**Work to do**
Rewrite the records below, replacing "scientific name" with "species" wherever it occurs and keeping every other line unchanged.

=-=-=

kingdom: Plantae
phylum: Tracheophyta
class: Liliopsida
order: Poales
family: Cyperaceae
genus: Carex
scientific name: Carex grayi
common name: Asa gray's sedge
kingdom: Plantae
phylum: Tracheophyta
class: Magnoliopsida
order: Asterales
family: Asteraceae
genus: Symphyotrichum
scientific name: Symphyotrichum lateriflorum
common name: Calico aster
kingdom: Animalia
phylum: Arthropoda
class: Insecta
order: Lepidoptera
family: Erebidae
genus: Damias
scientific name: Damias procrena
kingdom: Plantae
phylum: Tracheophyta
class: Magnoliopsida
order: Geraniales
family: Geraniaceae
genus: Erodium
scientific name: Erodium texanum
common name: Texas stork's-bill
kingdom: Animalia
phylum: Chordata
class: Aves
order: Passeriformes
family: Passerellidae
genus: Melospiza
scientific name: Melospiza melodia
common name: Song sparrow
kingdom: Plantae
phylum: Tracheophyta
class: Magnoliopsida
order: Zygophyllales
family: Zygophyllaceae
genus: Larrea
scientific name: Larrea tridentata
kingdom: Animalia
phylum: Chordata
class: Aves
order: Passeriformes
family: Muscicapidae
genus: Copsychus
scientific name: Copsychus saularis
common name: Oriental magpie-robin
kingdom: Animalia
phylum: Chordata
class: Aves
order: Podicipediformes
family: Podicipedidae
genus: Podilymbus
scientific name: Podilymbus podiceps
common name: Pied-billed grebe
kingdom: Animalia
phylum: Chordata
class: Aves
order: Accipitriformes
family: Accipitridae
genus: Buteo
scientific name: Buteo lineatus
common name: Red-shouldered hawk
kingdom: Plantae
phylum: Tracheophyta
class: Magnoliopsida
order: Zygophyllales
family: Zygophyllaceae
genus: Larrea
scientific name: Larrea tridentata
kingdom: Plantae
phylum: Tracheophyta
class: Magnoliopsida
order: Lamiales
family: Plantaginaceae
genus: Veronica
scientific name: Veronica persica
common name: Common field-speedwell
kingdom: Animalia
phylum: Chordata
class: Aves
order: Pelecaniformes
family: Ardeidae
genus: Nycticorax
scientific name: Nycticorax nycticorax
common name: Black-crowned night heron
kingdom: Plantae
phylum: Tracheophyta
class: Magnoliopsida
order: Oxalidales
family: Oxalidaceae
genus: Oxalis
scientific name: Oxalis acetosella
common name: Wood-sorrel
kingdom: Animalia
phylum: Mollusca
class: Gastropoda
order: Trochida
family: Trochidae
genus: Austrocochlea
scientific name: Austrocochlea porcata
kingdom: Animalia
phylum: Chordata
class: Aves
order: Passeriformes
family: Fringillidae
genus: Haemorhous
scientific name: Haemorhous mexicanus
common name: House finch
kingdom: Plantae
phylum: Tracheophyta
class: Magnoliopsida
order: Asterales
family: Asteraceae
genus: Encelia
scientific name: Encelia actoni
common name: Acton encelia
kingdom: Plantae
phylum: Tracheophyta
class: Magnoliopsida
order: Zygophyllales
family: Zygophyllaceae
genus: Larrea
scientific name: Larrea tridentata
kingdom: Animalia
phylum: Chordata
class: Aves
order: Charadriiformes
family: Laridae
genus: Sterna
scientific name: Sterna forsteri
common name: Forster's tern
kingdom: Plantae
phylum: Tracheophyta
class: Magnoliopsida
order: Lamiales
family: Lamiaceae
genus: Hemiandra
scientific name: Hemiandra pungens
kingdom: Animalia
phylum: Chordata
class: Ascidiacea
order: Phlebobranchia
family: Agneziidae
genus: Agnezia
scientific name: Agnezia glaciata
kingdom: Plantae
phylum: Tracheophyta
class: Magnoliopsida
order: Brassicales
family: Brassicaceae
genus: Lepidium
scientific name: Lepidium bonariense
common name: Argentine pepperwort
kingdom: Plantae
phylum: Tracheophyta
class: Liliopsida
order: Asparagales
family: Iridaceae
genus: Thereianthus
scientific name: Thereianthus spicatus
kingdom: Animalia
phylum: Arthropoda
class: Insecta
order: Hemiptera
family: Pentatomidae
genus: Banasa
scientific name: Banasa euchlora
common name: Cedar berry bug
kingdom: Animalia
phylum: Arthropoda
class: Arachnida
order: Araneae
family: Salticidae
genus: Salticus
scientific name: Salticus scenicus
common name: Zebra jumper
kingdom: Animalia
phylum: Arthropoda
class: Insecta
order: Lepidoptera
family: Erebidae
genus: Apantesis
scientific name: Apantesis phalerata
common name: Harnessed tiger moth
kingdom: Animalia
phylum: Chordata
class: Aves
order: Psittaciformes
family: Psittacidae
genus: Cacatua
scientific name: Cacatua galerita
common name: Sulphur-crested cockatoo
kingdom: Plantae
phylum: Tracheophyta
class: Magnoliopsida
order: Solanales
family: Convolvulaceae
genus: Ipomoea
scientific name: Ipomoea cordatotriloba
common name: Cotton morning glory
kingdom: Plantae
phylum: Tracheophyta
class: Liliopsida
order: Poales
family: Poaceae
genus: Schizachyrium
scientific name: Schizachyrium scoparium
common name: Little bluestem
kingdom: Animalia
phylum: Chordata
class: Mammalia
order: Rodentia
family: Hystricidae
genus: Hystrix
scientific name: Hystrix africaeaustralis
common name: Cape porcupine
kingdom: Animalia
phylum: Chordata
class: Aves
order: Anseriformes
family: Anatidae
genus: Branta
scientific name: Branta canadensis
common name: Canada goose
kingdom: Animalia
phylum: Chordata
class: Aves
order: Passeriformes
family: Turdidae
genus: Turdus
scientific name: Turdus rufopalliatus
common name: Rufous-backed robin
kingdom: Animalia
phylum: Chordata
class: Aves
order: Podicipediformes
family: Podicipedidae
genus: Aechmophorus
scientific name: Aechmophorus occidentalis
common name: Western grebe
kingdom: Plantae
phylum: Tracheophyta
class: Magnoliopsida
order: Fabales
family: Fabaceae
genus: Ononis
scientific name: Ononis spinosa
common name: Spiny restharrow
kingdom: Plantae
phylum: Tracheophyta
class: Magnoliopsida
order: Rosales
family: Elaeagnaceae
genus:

=-=-=

**Task solution**
kingdom: Plantae
phylum: Tracheophyta
class: Liliopsida
order: Poales
family: Cyperaceae
genus: Carex
species: Carex grayi
common name: Asa gray's sedge
kingdom: Plantae
phylum: Tracheophyta
class: Magnoliopsida
order: Asterales
family: Asteraceae
genus: Symphyotrichum
species: Symphyotrichum lateriflorum
common name: Calico aster
kingdom: Animalia
phylum: Arthropoda
class: Insecta
order: Lepidoptera
family: Erebidae
genus: Damias
species: Damias procrena
kingdom: Plantae
phylum: Tracheophyta
class: Magnoliopsida
order: Geraniales
family: Geraniaceae
genus: Erodium
species: Erodium texanum
common name: Texas stork's-bill
kingdom: Animalia
phylum: Chordata
class: Aves
order: Passeriformes
family: Passerellidae
genus: Melospiza
species: Melospiza melodia
common name: Song sparrow
kingdom: Plantae
phylum: Tracheophyta
class: Magnoliopsida
order: Zygophyllales
family: Zygophyllaceae
genus: Larrea
species: Larrea tridentata
kingdom: Animalia
phylum: Chordata
class: Aves
order: Passeriformes
family: Muscicapidae
genus: Copsychus
species: Copsychus saularis
common name: Oriental magpie-robin
kingdom: Animalia
phylum: Chordata
class: Aves
order: Podicipediformes
family: Podicipedidae
genus: Podilymbus
species: Podilymbus podiceps
common name: Pied-billed grebe
kingdom: Animalia
phylum: Chordata
class: Aves
order: Accipitriformes
family: Accipitridae
genus: Buteo
species: Buteo lineatus
common name: Red-shouldered hawk
kingdom: Plantae
phylum: Tracheophyta
class: Magnoliopsida
order: Zygophyllales
family: Zygophyllaceae
genus: Larrea
species: Larrea tridentata
kingdom: Plantae
phylum: Tracheophyta
class: Magnoliopsida
order: Lamiales
family: Plantaginaceae
genus: Veronica
species: Veronica persica
common name: Common field-speedwell
kingdom: Animalia
phylum: Chordata
class: Aves
order: Pelecaniformes
family: Ardeidae
genus: Nycticorax
species: Nycticorax nycticorax
common name: Black-crowned night heron
kingdom: Plantae
phylum: Tracheophyta
class: Magnoliopsida
order: Oxalidales
family: Oxalidaceae
genus: Oxalis
species: Oxalis acetosella
common name: Wood-sorrel
kingdom: Animalia
phylum: Mollusca
class: Gastropoda
order: Trochida
family: Trochidae
genus: Austrocochlea
species: Austrocochlea porcata
kingdom: Animalia
phylum: Chordata
class: Aves
order: Passeriformes
family: Fringillidae
genus: Haemorhous
species: Haemorhous mexicanus
common name: House finch
kingdom: Plantae
phylum: Tracheophyta
class: Magnoliopsida
order: Asterales
family: Asteraceae
genus: Encelia
species: Encelia actoni
common name: Acton encelia
kingdom: Plantae
phylum: Tracheophyta
class: Magnoliopsida
order: Zygophyllales
family: Zygophyllaceae
genus: Larrea
species: Larrea tridentata
kingdom: Animalia
phylum: Chordata
class: Aves
order: Charadriiformes
family: Laridae
genus: Sterna
species: Sterna forsteri
common name: Forster's tern
kingdom: Plantae
phylum: Tracheophyta
class: Magnoliopsida
order: Lamiales
family: Lamiaceae
genus: Hemiandra
species: Hemiandra pungens
kingdom: Animalia
phylum: Chordata
class: Ascidiacea
order: Phlebobranchia
family: Agneziidae
genus: Agnezia
species: Agnezia glaciata
kingdom: Plantae
phylum: Tracheophyta
class: Magnoliopsida
order: Brassicales
family: Brassicaceae
genus: Lepidium
species: Lepidium bonariense
common name: Argentine pepperwort
kingdom: Plantae
phylum: Tracheophyta
class: Liliopsida
order: Asparagales
family: Iridaceae
genus: Thereianthus
species: Thereianthus spicatus
kingdom: Animalia
phylum: Arthropoda
class: Insecta
order: Hemiptera
family: Pentatomidae
genus: Banasa
species: Banasa euchlora
common name: Cedar berry bug
kingdom: Animalia
phylum: Arthropoda
class: Arachnida
order: Araneae
family: Salticidae
genus: Salticus
species: Salticus scenicus
common name: Zebra jumper
kingdom: Animalia
phylum: Arthropoda
class: Insecta
order: Lepidoptera
family: Erebidae
genus: Apantesis
species: Apantesis phalerata
common name: Harnessed tiger moth
kingdom: Animalia
phylum: Chordata
class: Aves
order: Psittaciformes
family: Psittacidae
genus: Cacatua
species: Cacatua galerita
common name: Sulphur-crested cockatoo
kingdom: Plantae
phylum: Tracheophyta
class: Magnoliopsida
order: Solanales
family: Convolvulaceae
genus: Ipomoea
species: Ipomoea cordatotriloba
common name: Cotton morning glory
kingdom: Plantae
phylum: Tracheophyta
class: Liliopsida
order: Poales
family: Poaceae
genus: Schizachyrium
species: Schizachyrium scoparium
common name: Little bluestem
kingdom: Animalia
phylum: Chordata
class: Mammalia
order: Rodentia
family: Hystricidae
genus: Hystrix
species: Hystrix africaeaustralis
common name: Cape porcupine
kingdom: Animalia
phylum: Chordata
class: Aves
order: Anseriformes
family: Anatidae
genus: Branta
species: Branta canadensis
common name: Canada goose
kingdom: Animalia
phylum: Chordata
class: Aves
order: Passeriformes
family: Turdidae
genus: Turdus
species: Turdus rufopalliatus
common name: Rufous-backed robin
kingdom: Animalia
phylum: Chordata
class: Aves
order: Podicipediformes
family: Podicipedidae
genus: Aechmophorus
species: Aechmophorus occidentalis
common name: Western grebe
kingdom: Plantae
phylum: Tracheophyta
class: Magnoliopsida
order: Fabales
family: Fabaceae
genus: Ononis
species: Ononis spinosa
common name: Spiny restharrow
kingdom: Plantae
phylum: Tracheophyta
class: Magnoliopsida
order: Rosales
family: Elaeagnaceae
genus:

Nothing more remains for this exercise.